OutputScope Output that must be recorded after the originating scope has already completed.

Reuse the same request and agent identity values across scopes in a request so related telemetry can be correlated.

Agent invocation

from microsoft.opentelemetry.a365.core import (
    AgentDetails,
    Channel,
    InvokeAgentScope,
    InvokeAgentScopeDetails,
    Request,
    ServiceEndpoint,
)

agent_details = AgentDetails(
    agent_id="agent-456",
    agent_name="Email Assistant",
    agent_description="An AI agent powered by Azure OpenAI",
    agentic_user_id="auid-123",
    agentic_user_email="agent@contoso.com",
    agent_blueprint_id="blueprint-789",
    tenant_id="tenant-123",
)

request = Request(
    content="Please help me organize my emails",
    session_id="session-42",
    conversation_id="conv-xyz",
    channel=Channel(name="msteams"),
)

scope_details = InvokeAgentScopeDetails(
    endpoint=ServiceEndpoint(hostname="myagent.contoso.com", port=443),
)

with InvokeAgentScope.start(
    request=request,
    scope_details=scope_details,
    agent_details=agent_details,
) as scope:
    scope.record_input_messages(["Please help me organize my emails"])

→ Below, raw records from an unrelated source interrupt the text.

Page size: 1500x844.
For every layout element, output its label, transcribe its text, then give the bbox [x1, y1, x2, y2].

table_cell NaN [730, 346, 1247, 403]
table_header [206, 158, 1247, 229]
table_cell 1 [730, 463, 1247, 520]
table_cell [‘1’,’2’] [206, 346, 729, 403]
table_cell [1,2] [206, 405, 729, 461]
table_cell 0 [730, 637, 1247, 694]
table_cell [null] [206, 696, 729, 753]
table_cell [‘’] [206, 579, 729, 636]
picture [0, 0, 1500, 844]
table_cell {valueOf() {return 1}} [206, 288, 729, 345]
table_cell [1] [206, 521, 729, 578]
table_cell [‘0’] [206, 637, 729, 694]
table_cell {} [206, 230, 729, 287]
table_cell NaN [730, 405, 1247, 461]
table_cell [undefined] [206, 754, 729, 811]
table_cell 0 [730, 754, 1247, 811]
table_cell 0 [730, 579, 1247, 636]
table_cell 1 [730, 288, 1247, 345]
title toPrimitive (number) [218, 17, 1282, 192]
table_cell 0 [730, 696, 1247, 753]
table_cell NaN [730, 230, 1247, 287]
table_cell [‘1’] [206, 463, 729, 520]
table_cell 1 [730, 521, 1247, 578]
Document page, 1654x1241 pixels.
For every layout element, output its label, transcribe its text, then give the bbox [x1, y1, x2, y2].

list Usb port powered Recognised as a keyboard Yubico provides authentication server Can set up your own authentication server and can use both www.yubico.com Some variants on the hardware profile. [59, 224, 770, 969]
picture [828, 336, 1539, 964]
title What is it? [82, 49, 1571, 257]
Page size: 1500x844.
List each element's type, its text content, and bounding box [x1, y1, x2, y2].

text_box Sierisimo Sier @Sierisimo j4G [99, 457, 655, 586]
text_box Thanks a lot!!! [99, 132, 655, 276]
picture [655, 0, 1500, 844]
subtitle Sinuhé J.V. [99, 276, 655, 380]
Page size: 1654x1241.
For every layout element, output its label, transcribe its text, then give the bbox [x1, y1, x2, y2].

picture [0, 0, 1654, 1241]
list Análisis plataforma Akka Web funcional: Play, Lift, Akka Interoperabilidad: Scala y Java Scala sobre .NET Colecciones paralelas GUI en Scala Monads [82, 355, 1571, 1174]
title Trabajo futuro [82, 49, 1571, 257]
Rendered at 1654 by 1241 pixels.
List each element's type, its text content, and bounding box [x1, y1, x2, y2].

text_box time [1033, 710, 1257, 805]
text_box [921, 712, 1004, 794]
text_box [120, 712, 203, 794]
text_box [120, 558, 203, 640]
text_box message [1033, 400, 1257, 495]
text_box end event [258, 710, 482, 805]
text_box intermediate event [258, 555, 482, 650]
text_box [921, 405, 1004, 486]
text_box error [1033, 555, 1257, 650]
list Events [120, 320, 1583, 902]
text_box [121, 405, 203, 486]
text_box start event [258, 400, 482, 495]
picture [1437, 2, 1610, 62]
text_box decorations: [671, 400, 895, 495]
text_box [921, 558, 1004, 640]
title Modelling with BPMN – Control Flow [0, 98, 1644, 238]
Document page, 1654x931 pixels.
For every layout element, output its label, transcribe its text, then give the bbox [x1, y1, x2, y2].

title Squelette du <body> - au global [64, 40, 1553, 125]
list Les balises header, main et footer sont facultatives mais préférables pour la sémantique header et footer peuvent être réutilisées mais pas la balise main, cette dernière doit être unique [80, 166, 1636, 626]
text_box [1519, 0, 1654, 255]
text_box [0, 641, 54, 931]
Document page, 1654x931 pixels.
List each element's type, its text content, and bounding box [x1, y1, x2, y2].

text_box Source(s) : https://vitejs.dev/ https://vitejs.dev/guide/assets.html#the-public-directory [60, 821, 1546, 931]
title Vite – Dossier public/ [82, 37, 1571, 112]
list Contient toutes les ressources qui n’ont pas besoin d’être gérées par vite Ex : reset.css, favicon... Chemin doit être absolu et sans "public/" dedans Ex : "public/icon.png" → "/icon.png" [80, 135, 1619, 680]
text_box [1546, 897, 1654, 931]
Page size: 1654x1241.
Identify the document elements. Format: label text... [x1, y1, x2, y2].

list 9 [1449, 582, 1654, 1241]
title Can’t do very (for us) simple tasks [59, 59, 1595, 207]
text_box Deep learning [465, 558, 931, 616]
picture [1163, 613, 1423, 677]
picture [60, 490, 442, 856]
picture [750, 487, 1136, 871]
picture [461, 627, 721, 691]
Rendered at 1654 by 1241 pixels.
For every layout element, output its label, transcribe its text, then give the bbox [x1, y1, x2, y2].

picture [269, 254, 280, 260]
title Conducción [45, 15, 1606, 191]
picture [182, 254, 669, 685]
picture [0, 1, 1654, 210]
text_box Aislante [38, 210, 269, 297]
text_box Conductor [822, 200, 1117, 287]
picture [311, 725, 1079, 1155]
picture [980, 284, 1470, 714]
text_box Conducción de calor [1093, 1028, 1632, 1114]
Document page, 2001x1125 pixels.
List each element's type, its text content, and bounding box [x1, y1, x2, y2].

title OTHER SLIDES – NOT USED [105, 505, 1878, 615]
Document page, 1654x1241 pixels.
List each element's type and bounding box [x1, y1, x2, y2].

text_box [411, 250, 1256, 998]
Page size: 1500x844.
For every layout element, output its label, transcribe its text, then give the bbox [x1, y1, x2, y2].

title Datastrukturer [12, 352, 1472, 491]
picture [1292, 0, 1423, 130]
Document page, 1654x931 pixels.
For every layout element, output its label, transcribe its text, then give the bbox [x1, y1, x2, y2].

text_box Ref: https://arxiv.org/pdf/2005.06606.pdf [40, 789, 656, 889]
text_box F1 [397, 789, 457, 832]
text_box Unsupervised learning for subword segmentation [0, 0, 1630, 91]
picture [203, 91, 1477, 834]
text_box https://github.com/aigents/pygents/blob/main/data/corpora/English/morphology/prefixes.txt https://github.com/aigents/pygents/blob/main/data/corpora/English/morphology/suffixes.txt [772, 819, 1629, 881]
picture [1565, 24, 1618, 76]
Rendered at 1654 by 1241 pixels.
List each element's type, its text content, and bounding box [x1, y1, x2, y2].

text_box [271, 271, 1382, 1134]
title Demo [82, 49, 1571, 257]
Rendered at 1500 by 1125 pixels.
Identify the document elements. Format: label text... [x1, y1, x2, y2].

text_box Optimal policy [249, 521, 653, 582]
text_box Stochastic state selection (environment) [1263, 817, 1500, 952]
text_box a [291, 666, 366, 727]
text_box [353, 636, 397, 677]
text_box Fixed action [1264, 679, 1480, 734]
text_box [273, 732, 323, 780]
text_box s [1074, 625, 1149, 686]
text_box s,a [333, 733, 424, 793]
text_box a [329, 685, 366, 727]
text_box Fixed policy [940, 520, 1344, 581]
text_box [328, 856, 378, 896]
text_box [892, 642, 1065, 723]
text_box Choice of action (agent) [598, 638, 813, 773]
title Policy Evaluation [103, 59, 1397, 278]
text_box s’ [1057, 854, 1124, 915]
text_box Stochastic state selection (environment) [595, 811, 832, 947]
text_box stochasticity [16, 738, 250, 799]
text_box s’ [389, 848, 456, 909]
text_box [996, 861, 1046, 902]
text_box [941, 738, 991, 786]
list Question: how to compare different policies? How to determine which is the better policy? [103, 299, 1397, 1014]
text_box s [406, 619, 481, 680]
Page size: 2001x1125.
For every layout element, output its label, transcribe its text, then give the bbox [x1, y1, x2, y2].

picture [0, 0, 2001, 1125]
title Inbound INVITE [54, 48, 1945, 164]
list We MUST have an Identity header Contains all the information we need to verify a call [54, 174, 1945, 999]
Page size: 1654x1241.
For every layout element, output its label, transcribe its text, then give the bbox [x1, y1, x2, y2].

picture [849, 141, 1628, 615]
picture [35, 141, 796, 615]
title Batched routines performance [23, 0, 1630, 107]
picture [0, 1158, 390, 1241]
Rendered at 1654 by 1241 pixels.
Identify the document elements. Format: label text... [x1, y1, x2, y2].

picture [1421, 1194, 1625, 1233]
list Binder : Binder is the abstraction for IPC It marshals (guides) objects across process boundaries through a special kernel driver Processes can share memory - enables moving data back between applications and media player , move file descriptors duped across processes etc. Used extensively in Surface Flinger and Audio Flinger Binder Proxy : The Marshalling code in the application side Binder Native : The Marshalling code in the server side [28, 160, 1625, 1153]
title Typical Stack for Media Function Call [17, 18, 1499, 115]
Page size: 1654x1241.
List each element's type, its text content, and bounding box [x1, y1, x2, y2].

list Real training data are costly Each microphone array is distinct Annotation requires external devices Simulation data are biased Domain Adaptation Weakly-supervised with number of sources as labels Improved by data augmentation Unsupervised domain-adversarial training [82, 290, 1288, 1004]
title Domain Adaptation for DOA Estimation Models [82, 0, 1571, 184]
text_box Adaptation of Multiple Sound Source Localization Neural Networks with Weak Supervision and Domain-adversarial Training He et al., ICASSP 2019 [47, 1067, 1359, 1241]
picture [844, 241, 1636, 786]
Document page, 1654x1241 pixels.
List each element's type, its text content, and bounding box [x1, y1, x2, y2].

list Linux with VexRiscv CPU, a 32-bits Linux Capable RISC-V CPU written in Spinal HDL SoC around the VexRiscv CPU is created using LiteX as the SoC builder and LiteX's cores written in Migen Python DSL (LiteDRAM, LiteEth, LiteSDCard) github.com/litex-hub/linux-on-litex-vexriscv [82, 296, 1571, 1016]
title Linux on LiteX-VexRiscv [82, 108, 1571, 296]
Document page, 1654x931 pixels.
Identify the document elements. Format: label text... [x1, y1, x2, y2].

    # Run the agent invocation.

    invoke_scope.record_output_messages(["I found 15 urgent emails."])

Tool execution

from microsoft.opentelemetry.a365.core import (
    ExecuteToolScope,
    ServiceEndpoint,
    ToolCallDetails,
    ToolType,
)

tool_details = ToolCallDetails(
    tool_name="email-search",
    arguments={"query": "from:manager@contoso.com"},
    tool_call_id="tool-call-456",
    description="Search emails by criteria",
    tool_type=ToolType.FUNCTION.value,
    endpoint=ServiceEndpoint(
        hostname="tools.contoso.com",
        port=8080,
        protocol="https",
    ),
)

with ExecuteToolScope.start(
    request=request,
    details=tool_details,
    agent_details=agent_details,
) as scope:
    result = search_emails(tool_details.arguments)
    scope.record_response(result)

Inference

from microsoft.opentelemetry.a365.core import (
    InferenceCallDetails,
    InferenceOperationType,
    InferenceScope,
)

inference_details = InferenceCallDetails(
    operationName=InferenceOperationType.CHAT,
    model="gpt-4o-mini",
    providerName="azure-openai",
)

with InferenceScope.start(
    request=request,
    details=inference_details,
    agent_details=agent_details,
) as scope:
    scope.record_input_messages(["Summarize the following emails for me."])
    response = call_llm()
    scope.record_output_messages([response.text])
    scope.record_input_tokens(response.usage.input_tokens)
    scope.record_output_tokens(response.usage.output_tokens)
    scope.record_finish_reasons(["stop"])

Output

from microsoft.opentelemetry.a365.core import OutputScope, Response, SpanDetails

# Capture this before exiting the originating InvokeAgentScope context.
parent_context = invoke_scope.get_span_context()
response = Response(
    messages=["Here is your organized inbox."],
)

with OutputScope.start(
    request=request,
    response=response,
    agent_details=agent_details,
    user_details=None,
    span_details=SpanDetails(parent_context=parent_context),
) as scope:
    pass

Product documentation should define any product-specific validation requirements for these scopes.